During the open enrollment period, employers and employees are increasingly concerned about the potential for significant increases in renewal premiums and increases in point-of-sale cost sharing. Some public exchange increases will exceed 10%, premiums for federal employees will increase by 8.7%, and employer-sponsored coverage is expected to increase by 6.5%. A large portion of American workers are financially fragile. Nearly three-quarters of workers surveyed confirmed that they live paycheck to paycheck and would have difficulty or significant difficulty meeting their financial obligations if their next paycheck is delayed by a week (not missed, but delayed and delayed a week only)! Many are unprepared for regular household expenses, let alone unexpected medical bills.

A review of insurance rate hikes

Most of the plan premium changes insurers are asking for for 2023 are between 5% and 14%. Health reform requires a review of public exchange rate increases of more than 10% to 15% to ensure they are based on reasonable cost assumptions and sound evidence. No such review applies to employer-sponsored plans.

HHS expects the cost of health coverage in the public exchange to decrease for policyholders, although the total cost of coverage will increase, as most public exchange coverage costs are paid by policyholders. taxpayers. This is one reason why few Americans sign up for market exchange hedging unless they qualify for taxpayer financial support. As part of the Reducing Inflation Act, the Senate passed a three-year extension of enhanced subsidies for people buying their own health coverage through the Affordable Care Act markets. These temporary grants were originally intended to last two years (2021 and 2022) and were passed as part of the US bailout. And, because the Inflation Reduction Act extends the enhanced grants for three years rather than permanently, future Marketplace enrollees may see their premiums increase significantly each time the enhanced grants expire.

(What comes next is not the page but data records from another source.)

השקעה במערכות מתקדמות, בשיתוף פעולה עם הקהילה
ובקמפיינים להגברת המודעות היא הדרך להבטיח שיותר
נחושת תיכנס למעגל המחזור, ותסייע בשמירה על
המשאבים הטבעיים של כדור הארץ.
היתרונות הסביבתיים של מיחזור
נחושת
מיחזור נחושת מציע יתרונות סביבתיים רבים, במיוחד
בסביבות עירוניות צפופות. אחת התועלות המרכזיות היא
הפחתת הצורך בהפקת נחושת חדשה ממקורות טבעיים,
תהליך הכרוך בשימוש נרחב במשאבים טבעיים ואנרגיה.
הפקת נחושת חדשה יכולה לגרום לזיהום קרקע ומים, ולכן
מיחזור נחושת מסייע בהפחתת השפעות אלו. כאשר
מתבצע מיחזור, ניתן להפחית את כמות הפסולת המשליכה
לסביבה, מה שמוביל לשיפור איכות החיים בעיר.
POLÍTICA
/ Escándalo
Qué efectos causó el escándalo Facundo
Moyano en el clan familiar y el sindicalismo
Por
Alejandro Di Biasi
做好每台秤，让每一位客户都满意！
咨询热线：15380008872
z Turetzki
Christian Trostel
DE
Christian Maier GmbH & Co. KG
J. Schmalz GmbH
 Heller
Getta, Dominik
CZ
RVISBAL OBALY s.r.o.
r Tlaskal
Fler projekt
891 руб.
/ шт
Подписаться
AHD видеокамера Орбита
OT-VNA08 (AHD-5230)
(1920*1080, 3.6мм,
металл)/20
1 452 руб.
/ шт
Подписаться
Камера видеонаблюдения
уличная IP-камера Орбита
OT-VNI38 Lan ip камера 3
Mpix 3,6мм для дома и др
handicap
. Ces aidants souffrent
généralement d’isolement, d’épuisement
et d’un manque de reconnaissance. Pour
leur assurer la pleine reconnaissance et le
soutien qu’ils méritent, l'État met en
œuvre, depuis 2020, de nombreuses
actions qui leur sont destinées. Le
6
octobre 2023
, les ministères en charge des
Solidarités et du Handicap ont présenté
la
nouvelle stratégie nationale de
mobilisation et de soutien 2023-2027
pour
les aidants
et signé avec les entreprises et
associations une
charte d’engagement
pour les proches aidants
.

At the start of the pandemic, Congress enacted the Families First Coronavirus Response Act (FFCRA). This legislation included a requirement that Medicaid programs keep individuals permanently enrolled until the end of the month in which the COVID-19 public health emergency (PHE) ends. On October 13, 2022, U.S. Department of Health and Human Services Secretary Xavier Becerra extended the COVID public health emergency an additional 90 days through January 11, 2023. The Biden administration has indicated that it would provide 60 days notice before terminating the PHE. Most expect the emergency to end in early 2023. When it does, between 5 million and 14 million of the current 89 million Medicaid recipients will lose medical coverage. As millions may have returned to work, employer-sponsored coverage will be discontinued due to large mid-year enrollments.

We expect medical providers, hospitals, physicians, drug manufacturers and others to increase prices in 2023 to minimize the impact that inflation and enrollment disruptions will have on their medical practice. To counter these and other inflationary trends, we recommend that plan sponsors:

  • Amend their health coverage to add protections for participants against excessive provider charges, and
  • Provide health savings account-compatible coverage so those who don’t overinsure can take advantage of the tax benefits available to build savings.

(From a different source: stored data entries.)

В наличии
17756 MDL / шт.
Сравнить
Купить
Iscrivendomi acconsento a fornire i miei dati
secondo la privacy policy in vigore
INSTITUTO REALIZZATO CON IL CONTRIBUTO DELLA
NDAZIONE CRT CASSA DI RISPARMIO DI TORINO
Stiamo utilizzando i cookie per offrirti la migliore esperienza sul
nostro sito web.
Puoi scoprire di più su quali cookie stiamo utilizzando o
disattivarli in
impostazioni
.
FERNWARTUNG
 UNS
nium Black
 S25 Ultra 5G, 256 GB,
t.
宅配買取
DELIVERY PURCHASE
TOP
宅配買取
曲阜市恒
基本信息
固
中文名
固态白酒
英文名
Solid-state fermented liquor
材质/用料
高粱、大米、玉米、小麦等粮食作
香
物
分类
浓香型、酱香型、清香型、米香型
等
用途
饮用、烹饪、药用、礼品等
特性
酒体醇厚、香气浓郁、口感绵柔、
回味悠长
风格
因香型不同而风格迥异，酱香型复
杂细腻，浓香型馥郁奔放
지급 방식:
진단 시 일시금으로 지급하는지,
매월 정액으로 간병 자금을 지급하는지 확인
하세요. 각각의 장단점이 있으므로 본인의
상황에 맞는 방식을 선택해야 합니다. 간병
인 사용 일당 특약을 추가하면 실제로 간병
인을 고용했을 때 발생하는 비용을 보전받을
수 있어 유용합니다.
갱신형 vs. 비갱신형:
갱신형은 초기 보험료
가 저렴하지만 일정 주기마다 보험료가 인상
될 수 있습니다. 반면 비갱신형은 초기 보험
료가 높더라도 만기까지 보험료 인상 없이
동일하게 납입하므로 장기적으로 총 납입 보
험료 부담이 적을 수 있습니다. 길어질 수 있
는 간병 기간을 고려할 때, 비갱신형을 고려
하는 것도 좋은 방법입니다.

Making such protections and coverage options available to workers is increasingly part of a “health and wealth” strategy that optimizes both savings and financial preparedness.

Christine Cooper is CEO of aequum LLC and co-manager of Koehler Fitzgerald LLC, a law firm with a national practice. Christine leads the firm’s healthcare practice and is dedicated to assisting and advocating for plans and patients.

Jack Towarnicky is a member of aequum LLC. As an ERISA/Employee Benefits planning and compliance attorney, Jack has over forty years of experience in human resources and plan sponsor leadership roles.